Grace's Guide

British Industrial History

Grace's Guide is the leading source of historical information on industry and manufacturing in Britain. This web publication contains 148,402 pages of information and 233,863 images on early companies, their products and the people who designed and built them.

James Horne

From Graces Guide

Jump to: navigation, search

James Horne (1790-1856)

1835 James Horne of Clapham Common, Author of Several Mechanical Inventions and Promoter of Science, became a member of the Institution of Civil Engineers.[1]

1858 Obituary [2]

MR. JAMES HORNE was born in the year 1790, and was soon engaged in business, in which he was very prosperous.

From an early age he took great interest in scientific pursuits, and in mechanical inventions and improvements ; initiating several for which he declined to take out patents, leaving the manufacturers to reap the benefit of his talents. Like many others, he devoted attention to the ungrateful subject of Steam Locomotion on common roads, and with the ordinary result of loss of time and money.

The subject of warming and ventilating buildings also occupied his attention ; and he applied the system, with success, to several buildings of the City Companies of which he was a Member.

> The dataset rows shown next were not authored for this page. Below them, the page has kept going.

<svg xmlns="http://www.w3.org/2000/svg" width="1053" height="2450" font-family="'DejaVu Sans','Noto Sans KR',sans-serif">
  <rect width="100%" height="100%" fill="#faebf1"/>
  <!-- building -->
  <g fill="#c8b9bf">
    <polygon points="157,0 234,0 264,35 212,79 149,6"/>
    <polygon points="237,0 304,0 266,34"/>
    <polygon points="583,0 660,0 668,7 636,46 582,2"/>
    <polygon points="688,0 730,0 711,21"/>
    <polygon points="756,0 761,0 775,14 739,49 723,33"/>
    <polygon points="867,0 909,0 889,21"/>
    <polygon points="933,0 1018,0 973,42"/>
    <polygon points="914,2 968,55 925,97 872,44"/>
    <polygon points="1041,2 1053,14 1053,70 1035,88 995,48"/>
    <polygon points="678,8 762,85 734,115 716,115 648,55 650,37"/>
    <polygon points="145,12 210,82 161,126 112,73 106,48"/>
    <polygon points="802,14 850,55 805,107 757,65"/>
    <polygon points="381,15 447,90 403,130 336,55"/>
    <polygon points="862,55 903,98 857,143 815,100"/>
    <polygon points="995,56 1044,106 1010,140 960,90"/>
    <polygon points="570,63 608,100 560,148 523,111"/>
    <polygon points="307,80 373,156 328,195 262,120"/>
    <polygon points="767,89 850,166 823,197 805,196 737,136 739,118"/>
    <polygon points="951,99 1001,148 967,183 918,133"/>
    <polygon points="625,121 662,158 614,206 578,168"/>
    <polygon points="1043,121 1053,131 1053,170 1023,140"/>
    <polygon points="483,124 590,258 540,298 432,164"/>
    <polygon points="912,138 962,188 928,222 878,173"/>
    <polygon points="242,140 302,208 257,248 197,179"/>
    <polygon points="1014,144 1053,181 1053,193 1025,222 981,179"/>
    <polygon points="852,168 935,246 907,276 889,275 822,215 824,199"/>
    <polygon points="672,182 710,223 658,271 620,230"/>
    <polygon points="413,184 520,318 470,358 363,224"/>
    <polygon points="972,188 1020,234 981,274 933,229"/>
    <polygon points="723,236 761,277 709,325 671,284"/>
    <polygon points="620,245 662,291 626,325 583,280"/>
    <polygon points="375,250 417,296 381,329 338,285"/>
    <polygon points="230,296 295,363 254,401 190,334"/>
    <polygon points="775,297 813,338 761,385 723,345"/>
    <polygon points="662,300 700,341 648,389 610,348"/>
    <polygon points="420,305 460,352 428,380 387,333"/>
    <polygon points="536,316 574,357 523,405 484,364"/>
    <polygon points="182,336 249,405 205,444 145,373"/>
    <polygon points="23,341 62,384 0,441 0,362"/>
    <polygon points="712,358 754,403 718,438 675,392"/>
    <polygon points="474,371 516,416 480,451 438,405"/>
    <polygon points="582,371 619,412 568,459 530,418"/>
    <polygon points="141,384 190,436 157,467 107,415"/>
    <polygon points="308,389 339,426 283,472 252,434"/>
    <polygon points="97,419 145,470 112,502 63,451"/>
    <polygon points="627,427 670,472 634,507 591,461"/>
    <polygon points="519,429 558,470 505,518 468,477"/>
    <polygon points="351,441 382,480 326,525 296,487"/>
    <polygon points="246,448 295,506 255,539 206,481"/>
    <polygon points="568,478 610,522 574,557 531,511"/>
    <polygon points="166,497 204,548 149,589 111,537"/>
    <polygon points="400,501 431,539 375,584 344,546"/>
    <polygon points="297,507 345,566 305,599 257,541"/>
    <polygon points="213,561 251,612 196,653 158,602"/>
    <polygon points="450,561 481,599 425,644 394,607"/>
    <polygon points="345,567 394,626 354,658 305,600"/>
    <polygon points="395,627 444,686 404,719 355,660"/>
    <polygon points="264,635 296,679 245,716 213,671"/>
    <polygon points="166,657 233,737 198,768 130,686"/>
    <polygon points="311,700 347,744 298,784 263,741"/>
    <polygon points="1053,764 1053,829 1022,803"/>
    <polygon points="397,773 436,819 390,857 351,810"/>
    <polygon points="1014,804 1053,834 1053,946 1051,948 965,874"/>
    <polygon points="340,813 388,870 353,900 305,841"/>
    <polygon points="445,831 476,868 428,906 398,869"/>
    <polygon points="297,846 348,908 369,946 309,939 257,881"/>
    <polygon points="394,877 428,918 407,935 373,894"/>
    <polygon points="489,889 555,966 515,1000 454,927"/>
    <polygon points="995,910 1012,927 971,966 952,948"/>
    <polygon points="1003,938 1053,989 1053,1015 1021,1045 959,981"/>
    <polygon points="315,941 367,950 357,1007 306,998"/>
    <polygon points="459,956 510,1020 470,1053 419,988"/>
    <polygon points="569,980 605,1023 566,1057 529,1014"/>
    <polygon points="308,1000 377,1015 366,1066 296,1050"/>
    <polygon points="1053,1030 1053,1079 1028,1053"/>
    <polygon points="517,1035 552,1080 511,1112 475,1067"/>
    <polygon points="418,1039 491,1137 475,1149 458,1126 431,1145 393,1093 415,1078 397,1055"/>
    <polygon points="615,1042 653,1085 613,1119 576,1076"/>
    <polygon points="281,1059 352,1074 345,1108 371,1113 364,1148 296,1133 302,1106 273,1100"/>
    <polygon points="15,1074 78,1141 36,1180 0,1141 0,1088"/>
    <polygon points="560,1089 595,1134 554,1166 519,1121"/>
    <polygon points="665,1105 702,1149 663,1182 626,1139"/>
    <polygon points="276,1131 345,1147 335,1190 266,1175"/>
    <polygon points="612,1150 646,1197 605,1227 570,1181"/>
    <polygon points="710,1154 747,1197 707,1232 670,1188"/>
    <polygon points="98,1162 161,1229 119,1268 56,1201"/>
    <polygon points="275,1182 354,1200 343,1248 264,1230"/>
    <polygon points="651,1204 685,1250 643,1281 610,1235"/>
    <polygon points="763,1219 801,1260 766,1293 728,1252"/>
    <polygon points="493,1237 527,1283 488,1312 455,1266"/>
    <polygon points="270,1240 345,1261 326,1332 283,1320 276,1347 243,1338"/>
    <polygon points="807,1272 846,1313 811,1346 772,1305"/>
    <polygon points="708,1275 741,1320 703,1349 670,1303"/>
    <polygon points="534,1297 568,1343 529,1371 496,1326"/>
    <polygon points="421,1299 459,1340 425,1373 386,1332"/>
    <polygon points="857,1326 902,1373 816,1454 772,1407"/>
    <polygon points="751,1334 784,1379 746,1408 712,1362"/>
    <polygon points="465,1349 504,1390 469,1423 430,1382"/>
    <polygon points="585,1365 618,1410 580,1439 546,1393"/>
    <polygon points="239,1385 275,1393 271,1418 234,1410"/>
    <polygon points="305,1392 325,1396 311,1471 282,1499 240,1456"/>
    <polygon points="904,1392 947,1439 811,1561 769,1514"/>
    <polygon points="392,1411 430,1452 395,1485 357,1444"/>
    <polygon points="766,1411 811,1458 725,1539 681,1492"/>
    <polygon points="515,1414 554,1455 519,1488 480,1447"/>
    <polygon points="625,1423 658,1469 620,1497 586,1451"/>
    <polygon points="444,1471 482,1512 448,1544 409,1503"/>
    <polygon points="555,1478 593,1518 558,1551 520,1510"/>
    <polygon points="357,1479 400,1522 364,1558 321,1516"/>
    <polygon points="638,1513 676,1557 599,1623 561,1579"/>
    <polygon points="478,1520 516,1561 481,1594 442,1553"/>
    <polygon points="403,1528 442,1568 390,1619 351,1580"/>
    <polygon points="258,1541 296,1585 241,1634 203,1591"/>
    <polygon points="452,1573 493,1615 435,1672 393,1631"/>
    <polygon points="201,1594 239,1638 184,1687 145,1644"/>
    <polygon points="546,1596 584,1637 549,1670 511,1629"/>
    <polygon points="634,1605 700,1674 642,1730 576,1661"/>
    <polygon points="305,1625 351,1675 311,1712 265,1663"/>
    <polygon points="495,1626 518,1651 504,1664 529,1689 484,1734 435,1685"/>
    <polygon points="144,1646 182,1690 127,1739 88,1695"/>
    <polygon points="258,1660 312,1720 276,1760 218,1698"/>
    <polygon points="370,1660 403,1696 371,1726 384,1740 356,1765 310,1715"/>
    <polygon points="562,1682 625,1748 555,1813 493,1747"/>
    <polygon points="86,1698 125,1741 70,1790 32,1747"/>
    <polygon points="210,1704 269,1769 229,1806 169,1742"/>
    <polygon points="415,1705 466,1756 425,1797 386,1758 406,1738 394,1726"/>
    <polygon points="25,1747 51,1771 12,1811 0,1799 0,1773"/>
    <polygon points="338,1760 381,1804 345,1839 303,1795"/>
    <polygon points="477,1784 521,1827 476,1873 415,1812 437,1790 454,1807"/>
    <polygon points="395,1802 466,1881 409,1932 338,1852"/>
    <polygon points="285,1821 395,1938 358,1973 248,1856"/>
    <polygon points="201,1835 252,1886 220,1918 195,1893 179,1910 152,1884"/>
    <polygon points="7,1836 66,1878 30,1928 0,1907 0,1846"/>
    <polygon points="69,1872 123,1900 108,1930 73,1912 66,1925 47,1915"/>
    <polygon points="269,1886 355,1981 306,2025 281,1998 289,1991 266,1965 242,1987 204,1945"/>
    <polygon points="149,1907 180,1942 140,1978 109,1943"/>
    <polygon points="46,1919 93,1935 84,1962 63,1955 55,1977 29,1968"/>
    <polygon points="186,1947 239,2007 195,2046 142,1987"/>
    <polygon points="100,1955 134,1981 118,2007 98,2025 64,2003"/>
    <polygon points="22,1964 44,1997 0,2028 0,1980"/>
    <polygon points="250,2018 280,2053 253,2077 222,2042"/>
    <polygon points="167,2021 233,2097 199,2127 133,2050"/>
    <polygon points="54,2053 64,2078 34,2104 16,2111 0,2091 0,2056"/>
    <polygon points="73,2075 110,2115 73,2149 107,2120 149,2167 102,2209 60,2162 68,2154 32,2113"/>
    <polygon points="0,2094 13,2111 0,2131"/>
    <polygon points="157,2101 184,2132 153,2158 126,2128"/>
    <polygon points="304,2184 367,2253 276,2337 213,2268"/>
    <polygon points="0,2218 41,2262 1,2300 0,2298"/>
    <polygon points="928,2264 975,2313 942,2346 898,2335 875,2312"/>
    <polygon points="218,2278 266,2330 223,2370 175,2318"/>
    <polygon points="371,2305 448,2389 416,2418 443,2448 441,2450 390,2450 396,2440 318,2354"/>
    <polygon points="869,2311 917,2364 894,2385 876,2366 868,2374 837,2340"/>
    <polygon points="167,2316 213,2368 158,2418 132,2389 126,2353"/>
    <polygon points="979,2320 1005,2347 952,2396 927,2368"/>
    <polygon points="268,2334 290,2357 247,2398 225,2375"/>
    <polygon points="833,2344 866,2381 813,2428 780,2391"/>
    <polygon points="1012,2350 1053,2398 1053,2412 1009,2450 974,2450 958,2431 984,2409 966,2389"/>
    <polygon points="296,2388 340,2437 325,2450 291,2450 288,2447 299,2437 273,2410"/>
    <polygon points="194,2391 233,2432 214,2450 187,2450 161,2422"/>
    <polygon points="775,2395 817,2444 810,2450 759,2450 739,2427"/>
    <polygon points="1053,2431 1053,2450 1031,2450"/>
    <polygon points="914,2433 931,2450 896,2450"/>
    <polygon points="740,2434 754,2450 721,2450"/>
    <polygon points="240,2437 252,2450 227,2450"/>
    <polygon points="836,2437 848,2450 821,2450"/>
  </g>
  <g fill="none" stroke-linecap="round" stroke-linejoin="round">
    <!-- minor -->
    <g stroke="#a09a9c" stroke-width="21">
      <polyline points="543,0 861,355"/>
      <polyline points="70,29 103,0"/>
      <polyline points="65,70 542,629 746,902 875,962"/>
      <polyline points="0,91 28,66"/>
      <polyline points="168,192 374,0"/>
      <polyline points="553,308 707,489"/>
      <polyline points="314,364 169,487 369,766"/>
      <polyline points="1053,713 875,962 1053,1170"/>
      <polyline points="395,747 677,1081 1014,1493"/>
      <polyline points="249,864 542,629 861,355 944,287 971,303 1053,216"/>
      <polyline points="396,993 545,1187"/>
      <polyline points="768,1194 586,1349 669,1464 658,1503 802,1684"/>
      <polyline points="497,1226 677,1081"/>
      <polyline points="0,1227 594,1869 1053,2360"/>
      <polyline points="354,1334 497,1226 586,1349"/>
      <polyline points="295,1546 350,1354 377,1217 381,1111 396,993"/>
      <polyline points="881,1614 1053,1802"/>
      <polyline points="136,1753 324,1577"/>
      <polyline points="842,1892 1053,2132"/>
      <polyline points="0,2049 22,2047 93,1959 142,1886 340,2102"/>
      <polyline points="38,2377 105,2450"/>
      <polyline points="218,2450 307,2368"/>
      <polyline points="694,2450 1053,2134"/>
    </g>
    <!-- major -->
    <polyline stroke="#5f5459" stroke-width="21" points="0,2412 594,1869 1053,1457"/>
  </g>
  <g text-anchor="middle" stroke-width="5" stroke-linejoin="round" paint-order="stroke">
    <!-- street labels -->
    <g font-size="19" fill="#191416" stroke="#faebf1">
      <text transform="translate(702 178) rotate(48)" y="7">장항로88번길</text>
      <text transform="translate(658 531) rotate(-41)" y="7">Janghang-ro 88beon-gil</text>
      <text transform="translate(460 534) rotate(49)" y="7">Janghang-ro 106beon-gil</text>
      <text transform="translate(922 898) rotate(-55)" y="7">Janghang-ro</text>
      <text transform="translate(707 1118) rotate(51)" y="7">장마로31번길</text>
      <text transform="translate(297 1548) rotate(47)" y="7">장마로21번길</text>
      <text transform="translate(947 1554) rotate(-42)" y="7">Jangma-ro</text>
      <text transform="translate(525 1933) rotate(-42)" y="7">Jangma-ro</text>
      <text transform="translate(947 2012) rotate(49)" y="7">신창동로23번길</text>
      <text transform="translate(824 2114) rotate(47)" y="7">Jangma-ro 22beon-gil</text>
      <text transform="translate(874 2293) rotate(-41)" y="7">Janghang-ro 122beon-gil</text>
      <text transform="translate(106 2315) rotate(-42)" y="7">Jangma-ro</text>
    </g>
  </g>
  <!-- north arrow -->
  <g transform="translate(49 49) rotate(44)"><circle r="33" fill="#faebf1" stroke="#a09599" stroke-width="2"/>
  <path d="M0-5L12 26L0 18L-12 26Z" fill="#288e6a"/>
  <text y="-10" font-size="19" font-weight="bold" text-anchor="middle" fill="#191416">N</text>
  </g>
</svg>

He was elected a Fellow of the Royal Society on the 6th of February, 1834, was an early Member of the Society of Arts, in the Adelphi, and was connected with several other societies. He was elected an Associate of this Institution on the 20th February, 1835,-served the office of Auditor in the year 1840, and contributed several original Papers to the Meetings. He was a very constant attendant at the Meetings, taking part in the discussions, and was always ready to undertake anything which he conceived to be conducive to the advantage, or prosperity of the Society.

He was essentially an Amateur Mechanic, and possessing ample means, with time at his command, he was enabled to indulge his predilections; yet he with equal energy devoted a portion of his time, and much of his wealth, in relieving the wants of his fellow-creatures, and became a Governor of most of the Charitable Societies.

For nine years before his decease he was, in consequence of an attack of paralysis, obliged to discontinue his hitherto regular attendance at the Meetings of this and other Societies; and at length he sank calmly to rest, on the 26th October 1856, in his sixty-eighth year, deeply regretted by his family and a wide circle of friends, by whom he was much esteemed, as an upright, kind-hearted man.